In both situations, a private liquidator is used to assist the company to wind up the affairs and file the necessary notifications under the IRD Act. In such situations, the court is not involved.
#3 Compulsory Winding-Up
If the Singapore Courts are involved, then the winding-up process becomes a compulsory winding up application.
Typically, a compulsory winding-up application is taken out by a creditor by first sending a Statutory Demand stating the amount owed and giving the Company time to make payments. If the company is unable to make payment or fails to respond, the Statutory Demand will stand as proof that the company is unable to pay its debts unless shown otherwise.
The company may appoint a private liquidator to wind up the affairs of the company. Where there is no appointed liquidator, the Official Receiver will be appointed as the liquidator of the company.
The process for a compulsory winding-up is more complex, contentious and tends to attract additional costs.
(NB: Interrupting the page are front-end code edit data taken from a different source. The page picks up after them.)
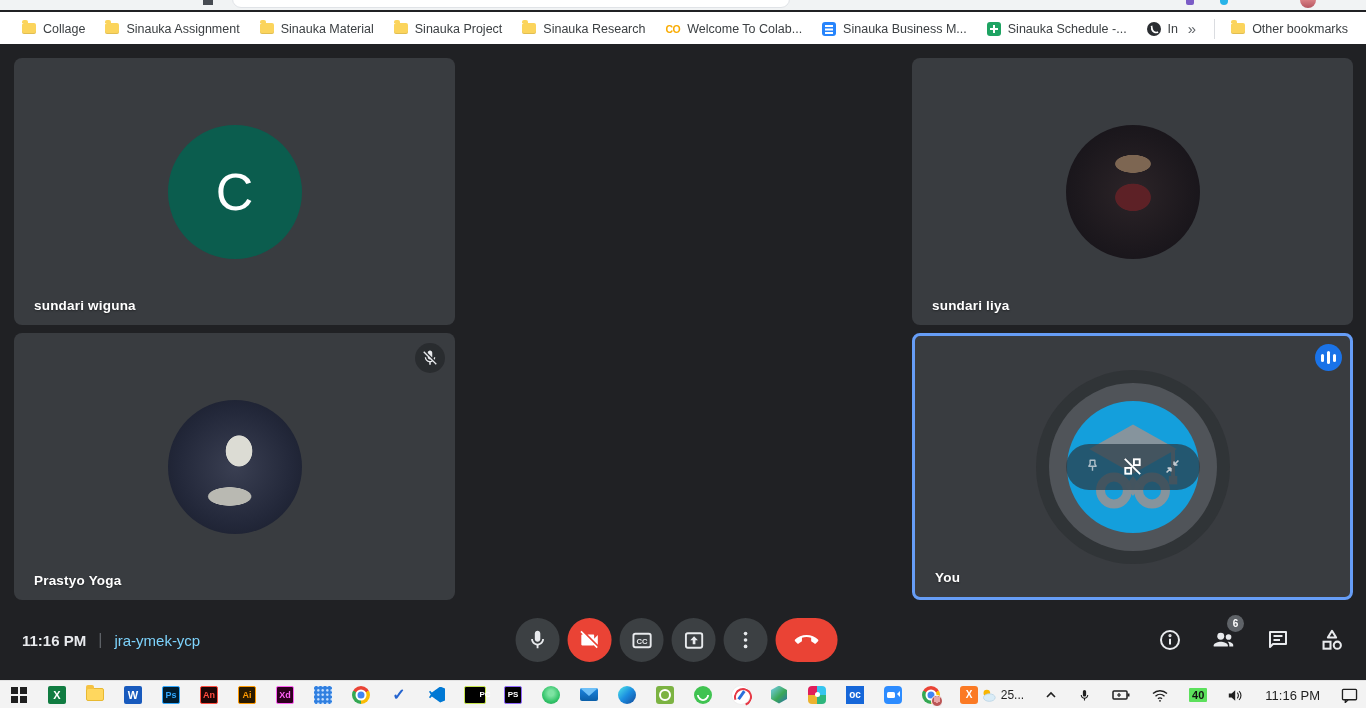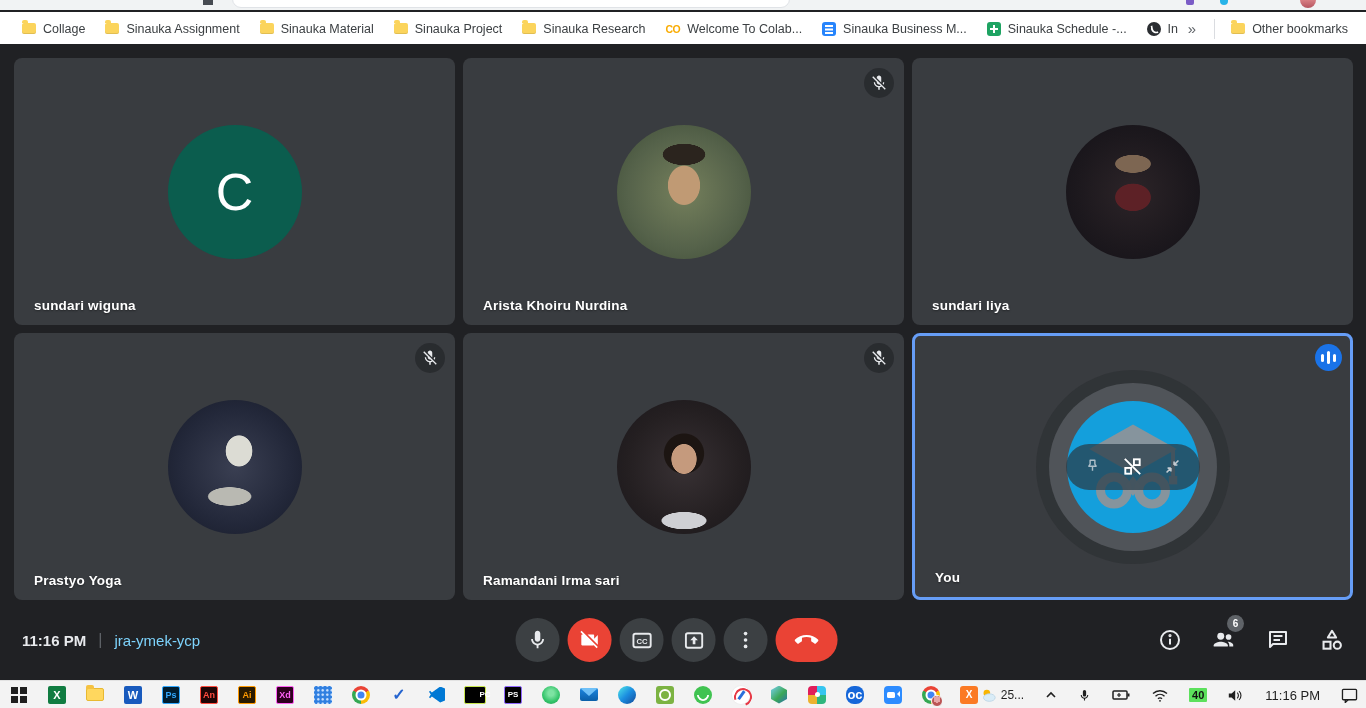--- a/index.html
+++ b/index.html
@@ -120,21 +120,21 @@
   .k-greencam { background:#7cb342; border-radius:3px; }
   .k-greencam::before { content:""; width:8px; height:8px; border:2px solid #fff; border-radius:50%; }
   .k-whatsapp { border-radius:50%; background:#40c351; }
   .k-whatsapp::before { content:""; width:8px; height:8px; border:2.2px solid #fff; border-top-color:transparent; border-right-color:transparent; border-radius:50%; transform:rotate(-45deg); }
   .k-redswirl { border-radius:50%; background:#fff; box-shadow:0 0 0 1px #eee; }
   .k-redswirl::before { content:""; position:absolute; left:2px; top:2px; width:14px; height:14px; border:2.5px solid #e63946; border-bottom-color:transparent; border-radius:50%; transform:rotate(25deg); }
   .k-redswirl::after { content:""; position:absolute; left:8px; top:4px; width:2.5px; height:10px; background:#2a6fdb; transform:rotate(35deg); }
   .k-hexagon { width:16px; height:18px; background:linear-gradient(135deg,#7ad0f0,#3aa757 55%,#2b6fb3); clip-path:polygon(50% 0, 100% 25%, 100% 75%, 50% 100%, 0 75%, 0 25%); }
   .k-slack { border-radius:4px; background:conic-gradient(#36c5f0 0 25%, #2eb67d 0 50%, #ecb22e 0 75%, #e01e5a 0 100%); }
   .k-slack::before { content:""; width:5px; height:5px; background:#fff; border-radius:50%; }
-  .k-oc { background:#1667d9; border-radius:8px; font-size:13px; text-transform:lowercase; }
+  .k-oc { background:#1667d9; border-radius:0; font-size:10px; text-transform:lowercase; }
   .k-bluecam { background:#2d8cff; border-radius:4px; }
   .k-bluecam::before { content:""; position:absolute; left:3px; top:6px; width:8px; height:6px; background:#fff; border-radius:1.5px; }
   .k-bluecam::after { content:""; position:absolute; right:2px; top:5.5px; width:0; height:0; border:3.5px solid transparent; border-right-color:#fff; }
   .k-xampp { background:#fb7a24; border-radius:3px; font-size:10px; }
 
   .tray { position:absolute; right:4px; top:0; height:28px; display:flex; align-items:center; gap:21px; padding-right:4px; }
   .tray-item { display:flex; align-items:center; gap:4px; cursor:pointer; color:#1f1f1f; }
   .tray-text { font-size:12px; color:#1f1f1f; }
   .tray-clock { font-size:13px; color:#1f1f1f; }
   .batt40 { background:#5ce05c; color:#111; font-size:11px; font-weight:700; padding:1px 3px; border-radius:1px; }
@@ -202,54 +202,36 @@
 
   <div class="meet">
 
     <div class="tile r1 c1">
       <div class="avatar initial">
         <span class="avatar-letter">C</span>
       </div>
       <span class="tile-name">sundari wiguna</span>
     </div>
 
-    <div class="tile r1 c2">
-      <div class="avatar ph-arista"></div>
-      <div class="mute-chip">
-        <svg width="18" height="18" viewBox="0 0 24 24" fill="#e8eaed">
-            <path d="M19 11h-1.7c0 .74-.16 1.43-.43 2.05l1.23 1.23c.56-.98.9-2.09.9-3.28zm-4.02.17c0-.06.02-.11.02-.17V5c0-1.66-1.34-3-3-3S9 3.34 9 5v.18l5.98 5.99zM4.27 3L3 4.27l6.01 6.01V11c0 1.66 1.33 3 2.99 3 .22 0 .44-.03.65-.08l1.66 1.66c-.71.33-1.5.52-2.31.52-2.76 0-5.3-2.1-5.3-5.1H5c0 3.41 2.72 6.23 6 6.72V21h2v-3.28c.91-.13 1.77-.45 2.54-.9L19.73 21 21 19.73 4.27 3z"></path>
-          </svg>
-      </div>
-      <span class="tile-name">Arista Khoiru Nurdina</span>
-    </div>
 
     <div class="tile r1 c3">
       <div class="avatar ph-sundari"></div>
       <span class="tile-name">sundari liya</span>
     </div>
 
     <div class="tile r2 c1">
       <div class="avatar ph-prastyo"></div>
       <div class="mute-chip">
         <svg width="18" height="18" viewBox="0 0 24 24" fill="#e8eaed">
             <path d="M19 11h-1.7c0 .74-.16 1.43-.43 2.05l1.23 1.23c.56-.98.9-2.09.9-3.28zm-4.02.17c0-.06.02-.11.02-.17V5c0-1.66-1.34-3-3-3S9 3.34 9 5v.18l5.98 5.99zM4.27 3L3 4.27l6.01 6.01V11c0 1.66 1.33 3 2.99 3 .22 0 .44-.03.65-.08l1.66 1.66c-.71.33-1.5.52-2.31.52-2.76 0-5.3-2.1-5.3-5.1H5c0 3.41 2.72 6.23 6 6.72V21h2v-3.28c.91-.13 1.77-.45 2.54-.9L19.73 21 21 19.73 4.27 3z"></path>
           </svg>
       </div>
       <span class="tile-name">Prastyo Yoga</span>
     </div>
 
-    <div class="tile r2 c2">
-      <div class="avatar ph-ramandani"></div>
-      <div class="mute-chip">
-        <svg width="18" height="18" viewBox="0 0 24 24" fill="#e8eaed">
-            <path d="M19 11h-1.7c0 .74-.16 1.43-.43 2.05l1.23 1.23c.56-.98.9-2.09.9-3.28zm-4.02.17c0-.06.02-.11.02-.17V5c0-1.66-1.34-3-3-3S9 3.34 9 5v.18l5.98 5.99zM4.27 3L3 4.27l6.01 6.01V11c0 1.66 1.33 3 2.99 3 .22 0 .44-.03.65-.08l1.66 1.66c-.71.33-1.5.52-2.31.52-2.76 0-5.3-2.1-5.3-5.1H5c0 3.41 2.72 6.23 6 6.72V21h2v-3.28c.91-.13 1.77-.45 2.54-.9L19.73 21 21 19.73 4.27 3z"></path>
-          </svg>
-      </div>
-      <span class="tile-name">Ramandani Irma sari</span>
-    </div>
 
     <div class="tile r2 c3 self">
       <div class="self-rings">
         <div class="self-blue">
           <svg width="112" height="112" viewBox="0 0 100 100">
             <g fill="#8d9499" opacity="0.95">
               <polygon points="50,12 89,34 50,56 11,34"></polygon>
               <rect x="84" y="34" width="3.5" height="24"></rect>
               <rect x="82" y="58" width="7.5" height="7.5"></rect>
               <polygon points="50,58 57,67 50,76 43,67"></polygon>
The court has wide powers on choosing the best course of action if it considers that winding up may not be just and equitable for all parties concerned.
#4 Judicial Management
Judicial management is when the court considers, upon an application, that the company need not be wound up but instead managed by professional managers or judicial managers to nurse the company to better health.
Usually, such companies suitable for judicial management would have many assets, buildings and equipment, and existing operations possibly in multiple jurisdictions with viable business but there has been some mismanagement of its resources.
The process is not an easy one and it is best to seek professional advice.
If there are assets in your company that has been charged or pledged to the banks or specific creditors because of debentures or security notes, then the company may be placed under receivership instead of liquidation. The receiver appointed would only be interested in the assets of the company that has been charged as the appointed receiver would want to act on the charge for the benefit of debenture or notes holders.
The 1st option of striking out is quite straight forward and less costly but it can be blocked by a creditor.
The voluntary and compulsory winding up process depends very much on the participation and negotiation with your creditors or shareholders.
Judicial management and receivership are more complex mechanisms available to creditors and debenture holders. There may be a variety of factors including cross-border assets and different parties claiming a stake on the multiple assets in different jurisdiction.
Whichever step that you eventually take to close your company, you must first prepare your company as there are various criteria and requirements to be met.
Wittingly or unwittingly, it is not as simple as proclaiming that “I just want to close my Company today”.